Georgia Power said Monday it will shut down 15 coal and oil-fired units, cutting nearly one-sixth of its power grid capacity to comply with federal rules aimed at reducing air pollution.
The move, which comes after the utility and parent Southern Co. spent years unsuccessfully fighting the regulations, further cuts coal out of the electricity mix of a company once known as the dominant provider of coal-fired electricity.
Currently, the amount of coal that Georgia Power uses to produce electricity stands at 47 percent, down from 70 percent five years ago.
Georgia Power will replace much of the lost capacity by the expansion of nuclear Plant Vogtle, which is already underway, and buying natural gas from a sister company, Southern Power. Customer bills will not be immediately affected, but Georgia Power could seek to recoup shutdown costs from ratepayers.
“Georgia Power’s announcement today shows utilities’ continued move away from coal, which we support as beneficial for both our health and Georgia’s economy,” said Stephanie Stuckey Benfield, executive director of GreenLaw, an Atlanta-based environmental law firm. However, she noted that several coal units will continue to operate.
Some of Southern Co.’s power plants routinely rank at or near the top of the heaviest emitters of greenhouse gases or other pollutants, largely because they are among the nation’s biggest coal plants.
Georgia Power announced the planned closures three weeks before releasing a highly anticipated long-term energy plan the company must file every three years with the Georgia Public Service Commission. The closures must be approved by the PSC.
“These decisions were made after extensive analysis and are necessary in order for us to maintain our commitment to provide the most reliable and affordable electricity to our customers,” said Paul Bowers, Georgia Power’s President and Chief Executive Officer.
The utility wants to close coal or oil units at the following plants: Branch, in central Georgia; Yates, in Coweta County; and McManus and Kraft, near the state’s coast. The company also wants to convert two coal-fired units at Plant Yates so they run on natural gas. Power plants typically have two or more units that produce electricity.
“It is in the best interest of Georgia consumers to close these coal units and the oil units. How they then make up that capacity is the detail that we’d be worried about,” said Liz Coyle, deputy director of Georgia Watch, a consumer group.

■ Work instructions:
According to the article on Georgia Power's plant closures, what percentage of the company's electricity is currently produced from coal?

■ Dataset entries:
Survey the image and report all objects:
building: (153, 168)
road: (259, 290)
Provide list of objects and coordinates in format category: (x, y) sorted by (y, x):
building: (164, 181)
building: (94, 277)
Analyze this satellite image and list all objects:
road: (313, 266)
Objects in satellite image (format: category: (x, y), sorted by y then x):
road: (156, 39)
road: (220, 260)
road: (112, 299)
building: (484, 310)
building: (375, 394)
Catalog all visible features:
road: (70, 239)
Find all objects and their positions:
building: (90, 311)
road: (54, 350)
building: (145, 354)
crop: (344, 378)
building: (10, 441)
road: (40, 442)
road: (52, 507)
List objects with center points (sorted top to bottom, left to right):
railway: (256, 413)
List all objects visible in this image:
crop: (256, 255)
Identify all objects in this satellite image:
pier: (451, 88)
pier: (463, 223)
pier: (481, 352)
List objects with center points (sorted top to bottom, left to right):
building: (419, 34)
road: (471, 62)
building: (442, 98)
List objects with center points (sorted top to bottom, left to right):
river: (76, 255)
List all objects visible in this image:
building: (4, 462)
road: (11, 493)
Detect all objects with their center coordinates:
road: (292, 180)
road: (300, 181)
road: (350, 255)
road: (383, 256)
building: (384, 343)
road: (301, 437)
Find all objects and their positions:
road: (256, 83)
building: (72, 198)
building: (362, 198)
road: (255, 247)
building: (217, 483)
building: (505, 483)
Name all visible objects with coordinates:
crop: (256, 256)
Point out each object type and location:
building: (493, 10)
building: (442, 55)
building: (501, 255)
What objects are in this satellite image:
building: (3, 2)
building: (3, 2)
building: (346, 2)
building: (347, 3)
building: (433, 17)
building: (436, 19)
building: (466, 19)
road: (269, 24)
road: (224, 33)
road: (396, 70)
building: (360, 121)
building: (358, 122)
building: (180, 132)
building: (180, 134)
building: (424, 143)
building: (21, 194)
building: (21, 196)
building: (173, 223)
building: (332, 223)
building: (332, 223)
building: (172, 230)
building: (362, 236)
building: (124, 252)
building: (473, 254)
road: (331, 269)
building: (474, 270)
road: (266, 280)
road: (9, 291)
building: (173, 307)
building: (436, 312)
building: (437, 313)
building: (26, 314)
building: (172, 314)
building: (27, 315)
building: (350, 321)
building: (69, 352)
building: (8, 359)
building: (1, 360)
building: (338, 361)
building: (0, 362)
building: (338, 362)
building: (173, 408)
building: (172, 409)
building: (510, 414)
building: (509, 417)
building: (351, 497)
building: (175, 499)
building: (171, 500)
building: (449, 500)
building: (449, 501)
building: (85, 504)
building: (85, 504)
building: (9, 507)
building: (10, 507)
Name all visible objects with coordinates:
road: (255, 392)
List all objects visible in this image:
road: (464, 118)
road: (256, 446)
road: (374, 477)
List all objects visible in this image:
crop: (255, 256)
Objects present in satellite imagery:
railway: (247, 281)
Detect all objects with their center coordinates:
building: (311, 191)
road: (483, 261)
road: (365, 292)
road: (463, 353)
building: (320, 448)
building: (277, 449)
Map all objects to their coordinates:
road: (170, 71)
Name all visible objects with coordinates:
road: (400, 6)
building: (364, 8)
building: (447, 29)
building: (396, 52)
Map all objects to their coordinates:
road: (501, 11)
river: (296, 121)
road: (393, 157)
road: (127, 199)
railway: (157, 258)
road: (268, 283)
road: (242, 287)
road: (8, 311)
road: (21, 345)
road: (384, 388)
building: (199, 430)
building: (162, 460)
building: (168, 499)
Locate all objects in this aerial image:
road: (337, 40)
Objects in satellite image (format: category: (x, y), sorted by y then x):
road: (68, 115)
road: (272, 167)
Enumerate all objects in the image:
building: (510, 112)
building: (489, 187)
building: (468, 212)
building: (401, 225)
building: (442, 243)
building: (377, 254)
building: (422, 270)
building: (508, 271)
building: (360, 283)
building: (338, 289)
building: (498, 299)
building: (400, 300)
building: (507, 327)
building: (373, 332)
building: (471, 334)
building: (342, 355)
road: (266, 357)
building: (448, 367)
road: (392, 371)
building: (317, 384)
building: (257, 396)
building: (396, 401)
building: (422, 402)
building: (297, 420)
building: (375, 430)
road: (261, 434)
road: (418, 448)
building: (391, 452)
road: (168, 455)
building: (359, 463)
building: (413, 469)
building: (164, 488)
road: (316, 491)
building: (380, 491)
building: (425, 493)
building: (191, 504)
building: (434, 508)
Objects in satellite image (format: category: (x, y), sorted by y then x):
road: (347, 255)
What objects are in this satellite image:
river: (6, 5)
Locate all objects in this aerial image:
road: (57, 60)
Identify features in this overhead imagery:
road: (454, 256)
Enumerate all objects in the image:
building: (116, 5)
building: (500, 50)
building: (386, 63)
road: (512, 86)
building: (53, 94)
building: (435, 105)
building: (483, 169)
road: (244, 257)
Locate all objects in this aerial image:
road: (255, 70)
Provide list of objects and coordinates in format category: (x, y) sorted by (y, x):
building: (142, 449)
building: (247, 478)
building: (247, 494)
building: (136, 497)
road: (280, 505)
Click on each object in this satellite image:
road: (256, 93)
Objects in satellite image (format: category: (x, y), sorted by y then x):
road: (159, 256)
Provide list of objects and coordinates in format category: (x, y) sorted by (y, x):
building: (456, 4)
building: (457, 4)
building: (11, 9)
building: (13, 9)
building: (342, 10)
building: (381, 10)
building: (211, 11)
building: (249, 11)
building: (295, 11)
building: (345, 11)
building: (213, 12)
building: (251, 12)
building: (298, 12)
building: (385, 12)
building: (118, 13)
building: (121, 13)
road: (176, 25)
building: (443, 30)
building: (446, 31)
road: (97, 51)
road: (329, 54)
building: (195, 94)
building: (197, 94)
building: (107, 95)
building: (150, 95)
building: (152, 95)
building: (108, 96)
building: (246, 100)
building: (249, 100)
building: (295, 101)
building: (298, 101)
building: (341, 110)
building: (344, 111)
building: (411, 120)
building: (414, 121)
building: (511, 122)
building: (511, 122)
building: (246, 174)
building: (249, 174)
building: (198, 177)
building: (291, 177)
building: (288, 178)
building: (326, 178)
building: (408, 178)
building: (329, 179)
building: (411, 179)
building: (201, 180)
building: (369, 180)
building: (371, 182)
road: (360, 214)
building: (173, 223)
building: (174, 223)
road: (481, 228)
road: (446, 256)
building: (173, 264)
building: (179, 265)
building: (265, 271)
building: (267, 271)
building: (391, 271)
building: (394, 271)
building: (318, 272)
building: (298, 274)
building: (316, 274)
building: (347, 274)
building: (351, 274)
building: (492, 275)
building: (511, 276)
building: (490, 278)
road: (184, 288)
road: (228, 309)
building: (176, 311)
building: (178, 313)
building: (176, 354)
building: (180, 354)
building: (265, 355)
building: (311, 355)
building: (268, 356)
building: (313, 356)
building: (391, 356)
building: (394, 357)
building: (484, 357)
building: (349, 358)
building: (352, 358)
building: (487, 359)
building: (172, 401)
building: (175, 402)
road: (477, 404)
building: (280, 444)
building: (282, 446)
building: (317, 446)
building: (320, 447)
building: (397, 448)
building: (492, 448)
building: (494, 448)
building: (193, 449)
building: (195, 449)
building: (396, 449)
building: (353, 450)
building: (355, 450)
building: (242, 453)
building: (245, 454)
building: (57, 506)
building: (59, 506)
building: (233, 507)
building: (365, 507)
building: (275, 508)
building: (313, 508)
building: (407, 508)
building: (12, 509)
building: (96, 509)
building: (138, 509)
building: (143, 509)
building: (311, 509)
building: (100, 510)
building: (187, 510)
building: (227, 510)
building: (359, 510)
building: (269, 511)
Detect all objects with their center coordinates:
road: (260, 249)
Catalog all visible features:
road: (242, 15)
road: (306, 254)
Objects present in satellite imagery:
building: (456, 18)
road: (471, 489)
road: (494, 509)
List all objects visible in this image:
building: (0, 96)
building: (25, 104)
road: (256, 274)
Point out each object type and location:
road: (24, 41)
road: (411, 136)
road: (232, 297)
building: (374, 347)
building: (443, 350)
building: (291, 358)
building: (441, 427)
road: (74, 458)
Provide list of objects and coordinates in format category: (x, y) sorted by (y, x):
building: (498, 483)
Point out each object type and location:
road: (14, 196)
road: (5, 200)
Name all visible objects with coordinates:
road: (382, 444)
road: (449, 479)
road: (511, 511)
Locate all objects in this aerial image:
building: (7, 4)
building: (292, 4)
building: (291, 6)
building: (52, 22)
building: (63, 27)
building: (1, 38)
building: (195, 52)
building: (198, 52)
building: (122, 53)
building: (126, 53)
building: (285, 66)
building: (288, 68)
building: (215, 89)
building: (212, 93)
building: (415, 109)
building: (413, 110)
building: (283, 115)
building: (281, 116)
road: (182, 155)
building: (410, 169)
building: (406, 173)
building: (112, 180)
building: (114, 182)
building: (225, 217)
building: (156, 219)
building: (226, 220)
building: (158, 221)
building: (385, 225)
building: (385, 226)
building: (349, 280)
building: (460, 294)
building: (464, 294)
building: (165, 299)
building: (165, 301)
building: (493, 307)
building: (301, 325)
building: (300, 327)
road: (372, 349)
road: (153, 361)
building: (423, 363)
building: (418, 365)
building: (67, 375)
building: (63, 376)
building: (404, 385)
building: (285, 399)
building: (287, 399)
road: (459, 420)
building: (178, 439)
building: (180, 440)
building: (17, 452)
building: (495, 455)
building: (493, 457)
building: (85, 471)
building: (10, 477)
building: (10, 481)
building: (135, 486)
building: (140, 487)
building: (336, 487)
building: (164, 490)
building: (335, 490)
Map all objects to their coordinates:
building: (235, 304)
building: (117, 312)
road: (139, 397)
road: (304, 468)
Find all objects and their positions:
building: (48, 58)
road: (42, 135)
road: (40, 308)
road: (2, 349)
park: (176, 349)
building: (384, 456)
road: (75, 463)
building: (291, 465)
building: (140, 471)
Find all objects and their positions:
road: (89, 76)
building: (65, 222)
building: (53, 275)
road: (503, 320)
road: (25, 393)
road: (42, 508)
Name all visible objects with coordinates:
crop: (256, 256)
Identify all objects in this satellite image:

■ Final result:
47 percent, down from 70 percent five years ago.